Le confinement était bien la bonne solution à prendre

Actualité

Maxime Lauzier

Publié le 15 mars 2020 à 4h30

Aujourd’hui, la France, mon pays, est presque à l’arrêt. Le monde s’apprête à en faire de même. Sommés de rester chez nous, sauf déplacement indispensable, nous voilà réduits à rester à l’intérieur pour lire, se reposer, éviter de la musique, mais en aucun pour regarder du baseball.

Le baseball me manque déjà…

Première chose, le baseball me manque. J’ai vu le dernier lancer qui a eu lieu au camp printanier. C’était un drôle de sentiment.

https://twitter.com/JohnHartWJBF/status/1238170852186828800?s=20

Cette ambiance de fin du monde, de manière tout à fait irrationnelle, a fait germer dans mon esprit une sorte de sinistrose. J’ai commencé à imaginer que je ne reverrai jamais un match de baseball.

C’est complètement faux bien sûr, mais cette crise nous fait réaliser à quel point nous sommes attachés à certaines choses et à notre liberté et que tout cela ne tient pas à grand chose.

Mais c’est une nécessité.

Pourtant, je ne critique plus ces décisions.
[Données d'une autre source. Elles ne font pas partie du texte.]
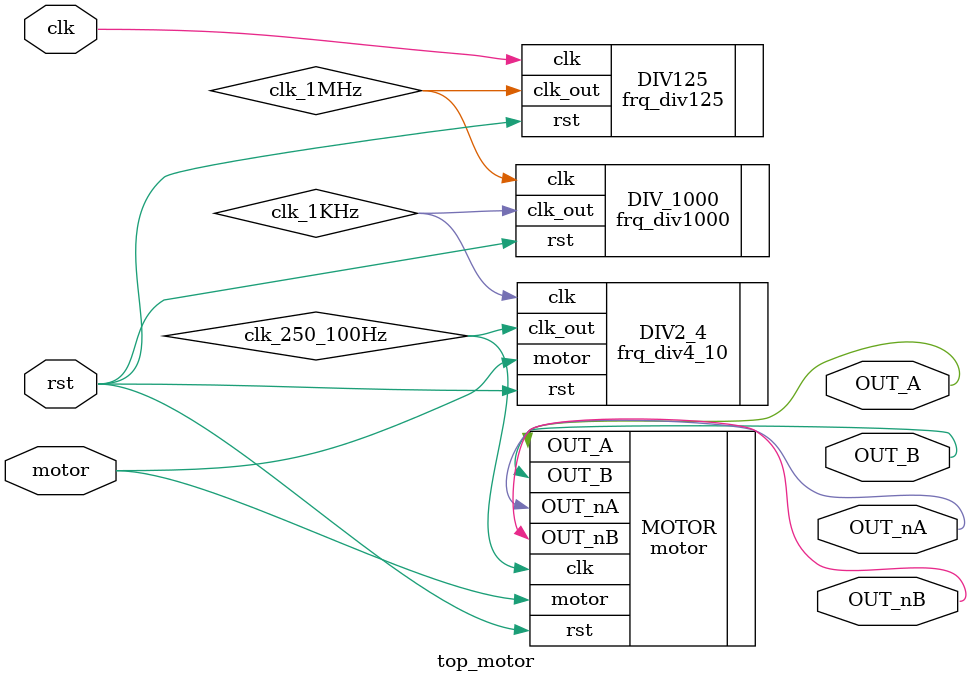
<source format=v>
`timescale 1ns / 1ps


module top_motor(clk, rst, motor, OUT_A, OUT_B, OUT_nA, OUT_nB);
 
   input clk; 
   input rst; 
   input motor; 
   output OUT_A, OUT_B,OUT_nA, OUT_nB;
   
   wire clk_1MHz; 
   wire clk_1KHz; 
   wire clk_250_100Hz; 
 
   frq_div125 DIV125(.clk(clk), .rst(rst), .clk_out(clk_1MHz)); 
   frq_div1000 DIV_1000(.clk(clk_1MHz), .rst(rst), .clk_out(clk_1KHz)); 
   frq_div4_10 DIV2_4(.clk(clk_1KHz), .rst(rst), .motor(motor), .clk_out(clk_250_100Hz)); 
   motor MOTOR (.clk(clk_250_100Hz), .rst(rst), .motor(motor), .OUT_A(OUT_A), .OUT_B(OUT_B), .OUT_nA(OUT_nA), .OUT_nB(OUT_nB));
endmodule

</source>
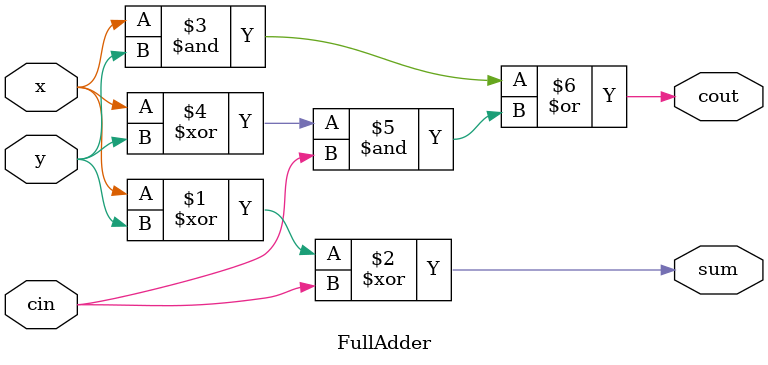
<source format=v>
`timescale 1ns / 1ps

    
module FullAdder(input x, y, cin, output sum, cout);
	assign sum = x ^ y ^ cin;
	assign cout = x & y | (x ^ y) & cin;
endmodule

</source>
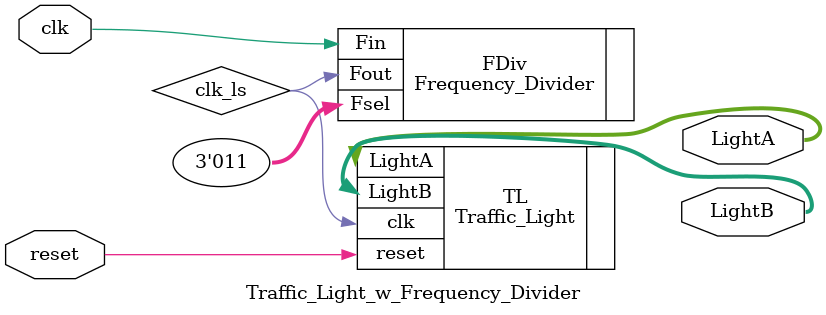
<source format=v>
module Traffic_Light_w_Frequency_Divider(clk, reset, LightA, LightB);
input clk, reset;
output[2:0] LightA, LightB;
wire clk_ls;

Frequency_Divider FDiv(.Fin(clk), .Fsel(3'd3), .Fout(clk_ls));
Traffic_Light TL(.clk(clk_ls), .reset(reset), .LightA(LightA), .LightB(LightB));

endmodule
</source>
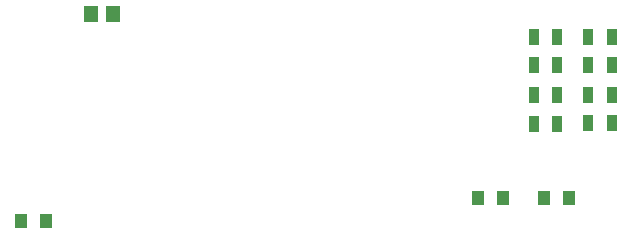
<source format=gbr>
G04 PROTEUS GERBER X2 FILE*
%TF.GenerationSoftware,Labcenter,Proteus,8.12-SP0-Build30713*%
%TF.CreationDate,2021-08-03T17:06:19+00:00*%
%TF.FileFunction,Paste,Bot*%
%TF.FilePolarity,Positive*%
%TF.Part,Single*%
%TF.SameCoordinates,{e442dea6-d824-4b69-b240-5084a1d61555}*%
%FSLAX45Y45*%
%MOMM*%
G01*
%TA.AperFunction,Material*%
%ADD66R,0.939800X1.447800*%
%ADD75R,1.016000X1.270000*%
%ADD68R,1.143000X1.447800*%
%TD.AperFunction*%
D66*
X+5310000Y+3456327D03*
X+5510000Y+3456327D03*
X+5310000Y+3211327D03*
X+5510000Y+3211327D03*
X+5310000Y+3946327D03*
X+5510000Y+3946327D03*
X+5310000Y+3706327D03*
X+5510000Y+3706327D03*
X+5770000Y+3946327D03*
X+5970000Y+3946327D03*
X+5770000Y+3711327D03*
X+5970000Y+3711327D03*
X+5770000Y+3456327D03*
X+5970000Y+3456327D03*
X+5770000Y+3216327D03*
X+5970000Y+3216327D03*
D75*
X+5050000Y+2580000D03*
X+4836640Y+2580000D03*
X+5613360Y+2580000D03*
X+5400000Y+2580000D03*
X+1183360Y+2390000D03*
X+970000Y+2390000D03*
D68*
X+1565000Y+4140000D03*
X+1745000Y+4140000D03*
M02*

</source>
J’ai écrit il y a quelques jours un article qui dénonçait le catastrophisme des médias. Je pense toujours (et les psychologues sont du même avis) qu’il vaut mieux éteindre la télévision et cesser de lire les articles de nouvelles sur le coronavirus. Cela mène à la psychose, à l’hypocondrie et à la panique.

Il convient juste de respecter les règles de base.

Mea culpa…

Mes amis en Italie m’ont parlé d’un véritable état de guerre. Les malades affluent et beaucoup meurent. Le choix doit être fait entre certains patients. Cela commence à se calmer là-bas, mais cela sera aussi dur ici et certainement en Amérique du Nord également.

J’ai sous-estimé la gravité du virus et je fais mon mea culpa.

Sans céder à la panique, restez chez vous si vous le pouvez, et prenez du temps pour vous rapprocher de votre famille et faire des choses que vous n’avez jamais le temps de faire.

Pour le baseball, il reviendra vite (j’espère).

https://twitter.com/JeffPassan/status/1238460900618706944?s=20

Quand il sera de nouveau dans mon salon, la vie normale sera revenue. Le retour de cette vie normale sera vécu comme un soulagement et nous le fêterons dignement. C’est ce que je souhaite de plus cher.

Prenez soin de vous, chers lecteurs.